▸ **Text section**:
Finding Commercial Nordic and Baltic Farmhouse Ales

Finding Commercial Nordic and Baltic Farmhouse Ales

Nordic and Baltic Farmhouse ales are based on domestic brewing traditions, and their shelf life is often short. Hence these ales are rarely exported and can be difficult to find even in their homelands. Nevertheless, some commercial breweries have specialized in crafting them. This short guide helps you to find sahti in Finland, koduõlu in Estonia and kaimiškas in Lithuania. In Scandinavia commercially made traditional ales are harder to find, but I have included a section on Norway too.

Sahti in Finland

Seven commercial breweries in Finland specialize in sahti. Usually sahties from four of them are available in bigger Finnish cities: Lammin sahti, Finlandia Sahti, Olu Bryki Raum, and Varastopanimo. Hollolan Hirvi Kivisahti (stone sahti) and is available at some beer festivals and from the brewery in Hollola. Pihamaan sahti and Hartolan sahti are mostly available on the spot, in Heinola and Hartola.  Also the Finnish craft breweries make occasionally (especially Christmas time) sahti, but the availability is usually short-term.

▸ **Data provided**:
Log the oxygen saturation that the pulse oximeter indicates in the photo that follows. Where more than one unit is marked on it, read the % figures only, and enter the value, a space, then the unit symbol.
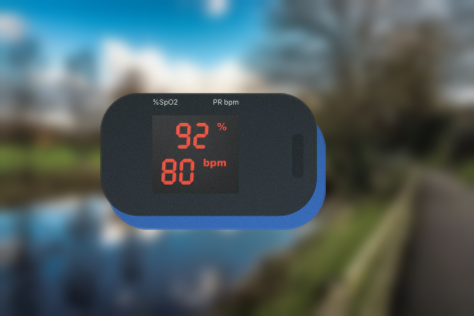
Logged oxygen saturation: 92 %
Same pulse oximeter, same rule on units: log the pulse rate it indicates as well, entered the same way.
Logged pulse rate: 80 bpm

▸ **Task description**: According to the farmhouse ale guide, how many commercial breweries in Finland specialize in sahti? The data stands apart from the farmhouse ale guide.

▸ **Output of the exercise**: Seven.